WHAT THIS TASK INVOLVES> Filter the listing below, please, and copy only the lines with the word "integrator".

RECORDS SUPPLIED>
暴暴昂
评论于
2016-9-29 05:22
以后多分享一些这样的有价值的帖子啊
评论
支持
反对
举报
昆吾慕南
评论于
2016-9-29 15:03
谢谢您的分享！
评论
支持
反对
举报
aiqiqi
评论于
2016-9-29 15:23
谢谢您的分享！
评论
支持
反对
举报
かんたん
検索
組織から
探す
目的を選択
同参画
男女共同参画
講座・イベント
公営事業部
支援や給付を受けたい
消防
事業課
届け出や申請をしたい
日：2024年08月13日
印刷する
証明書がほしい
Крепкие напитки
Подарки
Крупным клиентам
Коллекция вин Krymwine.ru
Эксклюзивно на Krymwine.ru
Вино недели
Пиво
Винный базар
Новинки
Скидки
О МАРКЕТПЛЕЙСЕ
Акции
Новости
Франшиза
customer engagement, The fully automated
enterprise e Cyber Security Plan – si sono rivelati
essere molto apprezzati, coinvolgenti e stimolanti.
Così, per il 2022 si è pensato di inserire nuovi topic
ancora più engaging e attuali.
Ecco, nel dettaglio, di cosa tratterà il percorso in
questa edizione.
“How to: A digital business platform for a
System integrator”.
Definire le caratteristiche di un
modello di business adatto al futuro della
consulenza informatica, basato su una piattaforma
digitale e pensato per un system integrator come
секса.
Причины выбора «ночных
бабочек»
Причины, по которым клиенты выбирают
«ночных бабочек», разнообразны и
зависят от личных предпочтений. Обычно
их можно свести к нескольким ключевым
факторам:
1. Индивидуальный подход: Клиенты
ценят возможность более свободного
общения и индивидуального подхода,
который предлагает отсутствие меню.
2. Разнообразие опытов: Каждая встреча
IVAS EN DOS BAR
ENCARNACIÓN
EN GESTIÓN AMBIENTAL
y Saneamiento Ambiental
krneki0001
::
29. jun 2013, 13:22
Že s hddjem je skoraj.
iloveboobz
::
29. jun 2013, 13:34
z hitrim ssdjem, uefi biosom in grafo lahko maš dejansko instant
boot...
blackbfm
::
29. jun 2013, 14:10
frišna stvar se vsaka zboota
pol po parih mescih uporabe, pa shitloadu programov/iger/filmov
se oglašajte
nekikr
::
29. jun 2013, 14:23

---

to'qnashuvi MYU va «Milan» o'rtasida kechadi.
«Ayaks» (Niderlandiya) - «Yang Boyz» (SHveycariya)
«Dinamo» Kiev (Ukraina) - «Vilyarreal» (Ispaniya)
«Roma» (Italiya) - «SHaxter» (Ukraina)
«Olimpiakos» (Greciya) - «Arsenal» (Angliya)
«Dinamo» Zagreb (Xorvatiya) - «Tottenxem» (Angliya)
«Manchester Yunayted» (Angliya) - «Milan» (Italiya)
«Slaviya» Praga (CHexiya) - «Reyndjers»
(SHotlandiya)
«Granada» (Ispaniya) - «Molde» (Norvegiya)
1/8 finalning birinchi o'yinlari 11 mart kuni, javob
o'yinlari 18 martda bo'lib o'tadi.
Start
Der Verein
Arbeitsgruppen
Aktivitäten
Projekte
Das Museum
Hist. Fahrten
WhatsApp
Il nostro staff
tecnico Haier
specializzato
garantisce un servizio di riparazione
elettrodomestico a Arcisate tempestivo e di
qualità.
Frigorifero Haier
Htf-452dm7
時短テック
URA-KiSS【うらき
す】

RESPONSE AREA>
System integrator”.
digitale e pensato per un system integrator come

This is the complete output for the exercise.